This is a fairly well-documented sales brochure--much better than the average white-shoe-polish "this unit rides and drives like new" sales pitch. The transmission and rear-axle modifications suggest the car has been to the track or drag raced often, and only a test drive could offer insight to the car's soundness.
The Basics of All Cars
I've always felt that the more stock the car, the better the foundation is to start with. Performance modifications can spell hard driving, but not always. Sometimes show cars and their owners who just cruise in them can be highly modified but rarely raced. Assessing the quality of the work, the parts chosen, and the condition of the vehicle can give you a better idea of the overall condition.
If the car you're looking at has an inch-thick coating of rubber in the wheelwells, it's probably a good sign the car has been driven hard. If it's a race car, this might be acceptable--aside from the fact that it may point to a lack of maintenance. Stay away from gears that grind, or a trans or clutch that slips, unless you're in the transmission business. Sometimes these issues point to an inexperienced, but not necessarily abusive, driver.

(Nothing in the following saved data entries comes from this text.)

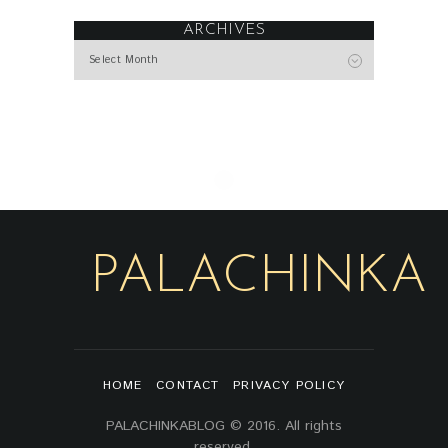
ARCHIVES
Archives
PALACHINKA
HOME
CONTACT
PRIVACY POLICY
PALACHINKABLOG © 2016. All rights
reserved.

Look for spaghetti wiring anywhere on the car. Hack jobs in the wiring department can lead to a host of electrical gremlins that you might be chasing forever. Look for owner records of repair and maintenance work, and if possible, verify a car's health by taking it to a reputable shop for an inspection. When we consulted the staff at HP Performance in Orange Park, Florida, regarding this story, they recommended having a qualified shop perform a multipoint inspection. HP offers free quick inspections where they will put the vehicle on a lift and check suspension wear, upper and lower control arm bushings, frame damage, and inspect the quality of aftermarket work, if present. They can also provide more in-depth services, such as compression and leakdown tests, at their regular shop rate.

The later SN-95 modular-powered cars still bring in the bucks, as do Saleen and Roush models such as this S-281.
Beware Of Imposters
In looking through numerous ads, we came across many "Cobra" Mustangs, but few were actually SVT products. Imposters, clones, and replicas have been commonplace in the musclecar market for years, so it's no surprise to see late-model Mustangs that have been reworked into high-performance-model Mustangs. Sometimes it's a set of Cobra R wheels or a Saleen ground-effects package that the owners flaunt in the subject title of the ad to attract more potential buyers. Do your research and ask for official paperwork or validation of some sort.

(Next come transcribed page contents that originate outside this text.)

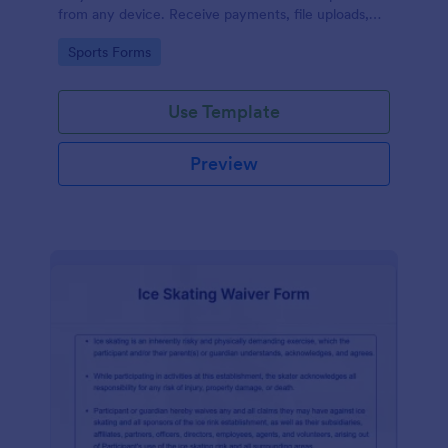
from any device. Receive payments, file uploads,
and more.
Go to Category:
Sports Forms
Use Template
Preview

'87-'93 Mustangs (Fox-Body)
The fuel-injected 5.0L Mustang is as popular as ever, and the strong market for clean Foxes shows this. Relatively clean examples pull in $4,000-$6,000, which will probably get you an 80,000-mile hatchback LX or GT. Coupe or sedan models bring in another thousand or two. Surprisingly, convertible models can be had for $4,000 or less. We've also seen a trend of 30-something individuals spending $10,000 or more for very low-mileage Mustangs. Many of these people sold their modular-powered Ponies to go back to a Fox-body, which was probably a car they had in high school. Check eBay and you'll see some rather pricey Fox Mustangs with 20,000-30,000 miles on the clock. Whether these cars hold their value in years to come remains to be seen.

The four-cylinder conversion is a viable option for those very mechanically inclined enthusiasts. Notchback models are in high demand, and for some, this is the only way to afford one.
Common problems with Fox Mustangs include torque-box damage (where the lower control arm mounts to the chassis) and rust under the hatch or trunk lid. Damaged torque boxes will have cracks and tears in the sheetmetal of the chassis, and are generally the work of abusive drivers and/or high-traction racing situations. These can be repaired, but you may want to stay away from cars with this problem. One thing to keep in mind is that the '93 5.0L Mustang engines were equipped with hypereutectic pistons. In the hands of a capable tuner, they work well, but they aren't nearly as durable as the earlier engines that have forged aluminum slugs.
High-mileage Foxes will have an assortment of interior component failures, including window regulators, door-lock actuators, and convertible-top motors. We've seen some of these components fail on 40,000-50,000-mile cars, but it's more common in 100,000-plus-mile plus vehicles. Repair parts are available at places such as Latemodel Restoration Supply.
Becoming more common in the Mustang market are four-cylinder to eight-cylinder conversions. The Fox-body coupe or sedan model seems to be the hot ticket, as purchasing a factory 5.0L coupe is at the higher end of the market. There's nothing wrong with the conversion if it's done properly and everything works as it should. Check for clean and neat installations. Oftentimes these cars are in better shape because they haven't been beat on as badly or for as long. The chassis are probably a lot stiffer since they haven't had to endure the 5.0's abundant torque for the majority of its life. Carfax can usually reveal the car's true identity, and you'll also want to look for smaller sway bars and brakes, as the four-and six-cylinder parts are significantly smaller. Proper conversions will have the V-8 spec equipment in every department.